Transformer Architecture

[!IMPORTANT] The Transformer is not just one attention layer. It is a deep stack of Encoder and Decoder blocks, carefully designed to flow gradients effectively.

1. The Big Picture: Encoder-Decoder

The original Transformer (Vaswani et al., 2017) was designed for machine translation. It consists of two stacks:

Encoder: Processes the input sequence (e.g., English sentence) into a contextualized representation.
Decoder: Generates the output sequence (e.g., French sentence) one token at a time, attending to the Encoder’s output.

Architecture Diagram

2. Multi-Head Attention

Why have one attention head when you can have many?

Multi-Head Attention (MHA) splits the embedding dimension d_model into h heads (e.g., 512 → 8 × 64).

Parallelism: Each head learns different relationships (e.g., one focuses on grammar, another on subject-verb agreement).
Concatenation: Outputs are concatenated and projected back to d_model.

Formula:

MultiHead(Q, K, V) = Concat(head 1, ..., head h)W O

3. Positional Encoding

Transformers process all tokens simultaneously. Without Positional Encodings, the model would see “The dog bit the man” and “The man bit the dog” as identical “bags of words”.

We add a fixed vector to each input embedding to represent its position.
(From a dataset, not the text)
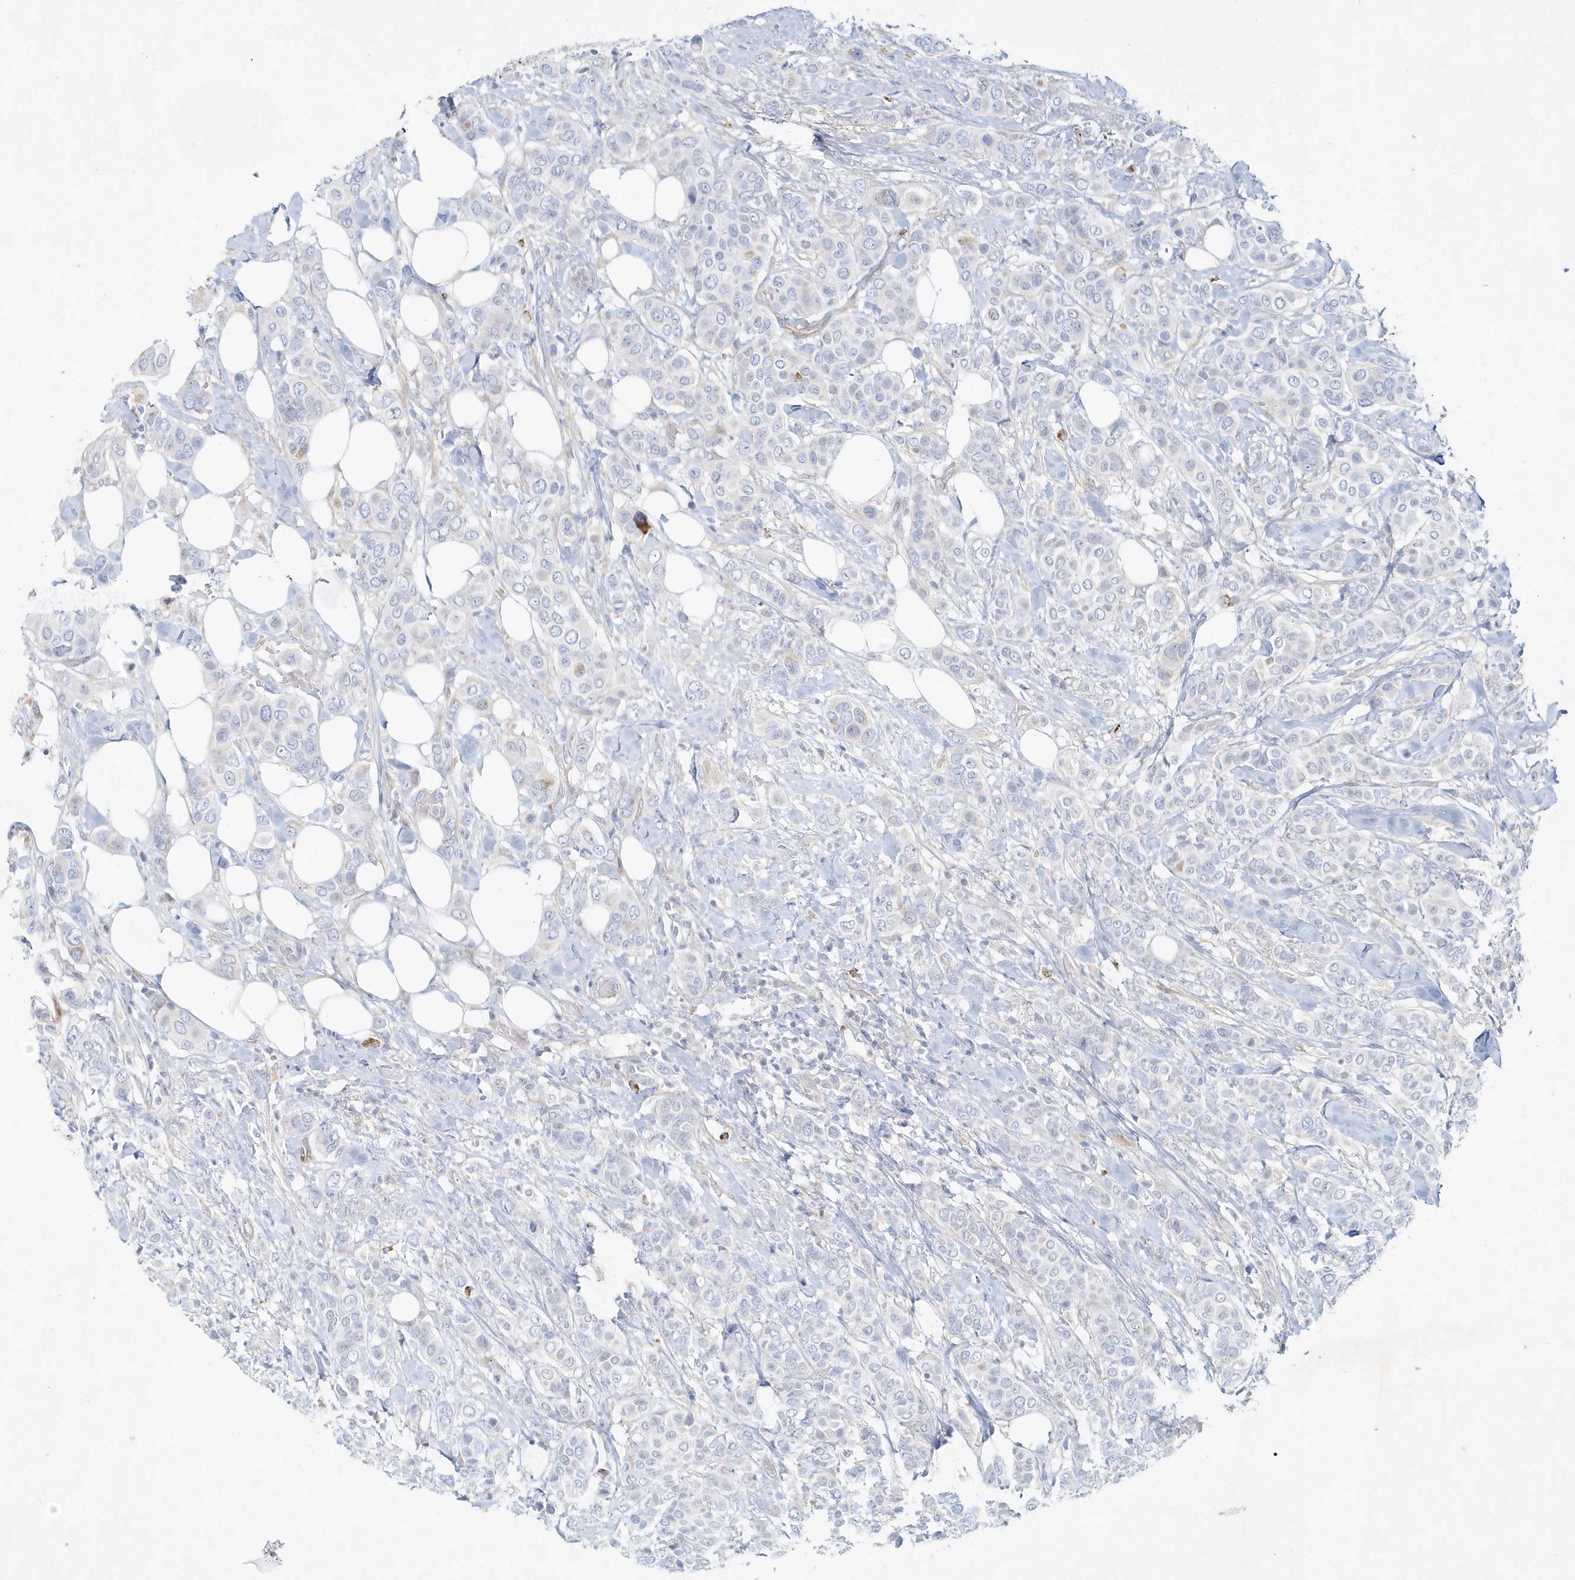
{"staining": {"intensity": "negative", "quantity": "none", "location": "none"}, "tissue": "breast cancer", "cell_type": "Tumor cells", "image_type": "cancer", "snomed": [{"axis": "morphology", "description": "Lobular carcinoma"}, {"axis": "topography", "description": "Breast"}], "caption": "IHC of breast cancer shows no positivity in tumor cells.", "gene": "DNAH1", "patient": {"sex": "female", "age": 51}}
Even dimensions: sin(pos / 10000^2i/d_model)
Odd dimensions: cos(pos / 10000^2i/d_model)

Interactive: Positional Encoding Explorer

See how the waves create a unique fingerprint for every position.

Max Sequence Length:

Embedding Dimension:

X-axis: Dimension Index | Y-axis: Position Index. Red = +1, Blue = -1. Note the frequency decay from left to right.

4. Implementation: Multi-Head Attention

Here is how we assemble ScaledDotProductAttention into a Multi-Head layer.
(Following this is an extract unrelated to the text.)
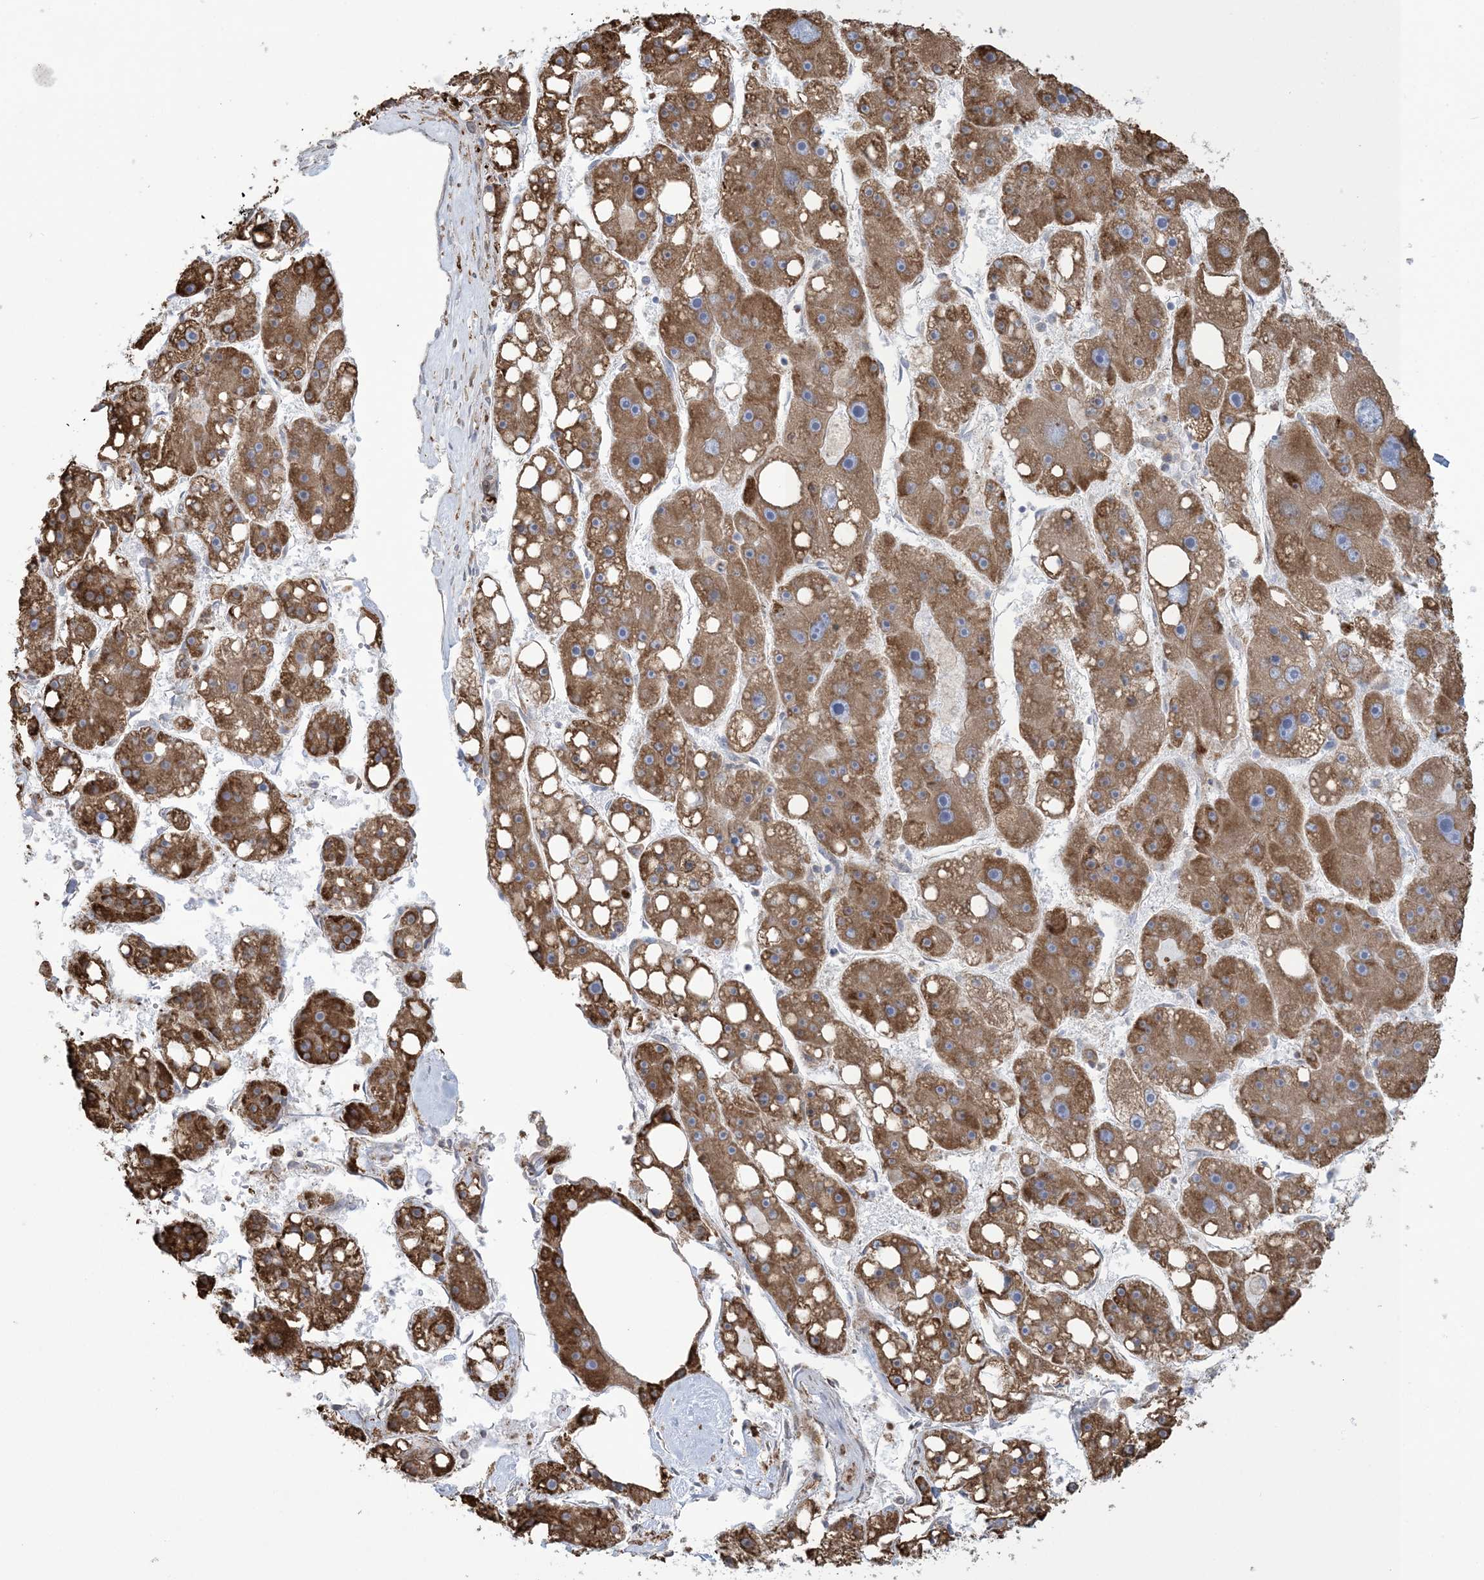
{"staining": {"intensity": "strong", "quantity": ">75%", "location": "cytoplasmic/membranous"}, "tissue": "liver cancer", "cell_type": "Tumor cells", "image_type": "cancer", "snomed": [{"axis": "morphology", "description": "Carcinoma, Hepatocellular, NOS"}, {"axis": "topography", "description": "Liver"}], "caption": "IHC micrograph of neoplastic tissue: hepatocellular carcinoma (liver) stained using IHC displays high levels of strong protein expression localized specifically in the cytoplasmic/membranous of tumor cells, appearing as a cytoplasmic/membranous brown color.", "gene": "SHANK1", "patient": {"sex": "female", "age": 61}}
class MultiHeadAttention(nn.Module):
  def __init__(self, d_model, n_heads):
    super().__init__()
    assert d_model % n_heads == 0, "d_model must be divisible by n_heads"

    self.d_k = d_model // n_heads
    self.n_heads = n_heads
    self.d_model = d_model

    # Linear projections for Q, K, V, and Output
    self.w_q = nn.Linear(d_model, d_model)
    self.w_k = nn.Linear(d_model, d_model)
    self.w_v = nn.Linear(d_model, d_model)
    self.w_o = nn.Linear(d_model, d_model)

    self.attention = ScaledDotProductAttention(self.d_k)

  def forward(self, q, k, v, mask=None):
    batch_size = q.size(0)

    # 1. Linear Projections and Split Heads
    # Reshape: (batch, seq_len, n_heads, d_k) -> Transpose: (batch, n_heads, seq_len, d_k)
    q = self.w_q(q).view(batch_size, -1, self.n_heads, self.d_k).transpose(1, 2)
    k = self.w_k(k).view(batch_size, -1, self.n_heads, self.d_k).transpose(1, 2)
    v = self.w_v(v).view(batch_size, -1, self.n_heads, self.d_k).transpose(1, 2)

    # 2. Apply Attention
    # context: (batch, n_heads, seq_len, d_k)
    context, attn_weights = self.attention(q, k, v, mask)

    # 3. Concatenate Heads
    # Transpose: (batch, seq_len, n_heads, d_k) -> Reshape: (batch, seq_len, d_model)
    context = context.transpose(1, 2).contiguous().view(batch_size, -1, self.d_model)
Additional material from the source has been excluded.